You don't just adjust for inflation, you adjust for productivity growth. That being said, $15 is meant to be high. It's meant to give you the ability to pay for housing.

For amusement value: the median house price in Jan 1968 was $163K in 2020 dollars. The median house price in 2020 was $300K. So really, minimum wage should be $24 an hour to bring you into Property Purchasing Power Parity™ with 1968.

almost_usual|4 years ago

Housing costs for inflation isn’t the cost of home ownership, it’s rent (shelter). Buying a home is considered an investment not a consumable good.

https://www.bls.gov/cpi/factsheets/owners-equivalent-rent-an...

“Why doesn’t the CPI include the cost of buying and financing houses as well as property taxes and home maintenance and improvement?

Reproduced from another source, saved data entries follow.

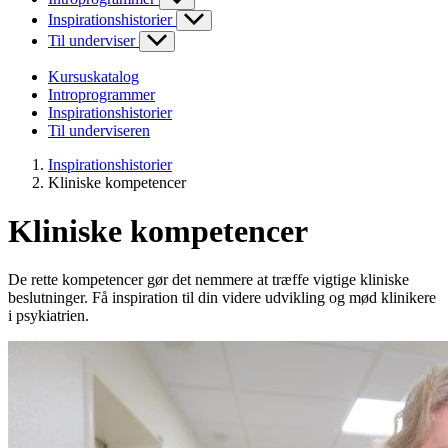
Inspirationshistorier
Til underviser
Kursuskatalog
Introprogrammer
Inspirationshistorier
Til underviseren
Inspirationshistorier
Kliniske kompetencer
Kliniske kompetencer
De rette kompetencer gør det nemmere at træffe vigtige kliniske
beslutninger. Få inspiration til din videre udvikling og mød klinikere
i psykiatrien.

Houses and other residential structures are not consumption items and, therefore, should not be CPI items. All buildings and structures are capital goods, which are items that provide a service. In the case of houses and other residential structures, that service is shelter.

Buildings and structures are also investment items, things that are bought and resold in organized markets with a potential for gain. House prices frequently appreciate; in this respect they differ from consumer durables such as vehicles.”

pmorici|4 years ago

Maybe we just need to increase the supply of houses to drive that cost down. Raising the minimum wage doesn’t help if everyone is competing for the same limited supply.

coryrc|4 years ago

Why? Because someone invents a more efficient process, we should increase the wages of ditch diggers?

I believe we should focus on relieving the burden of the massive regulatory state on the poor. I.e. relax zoning and lower regressive taxes.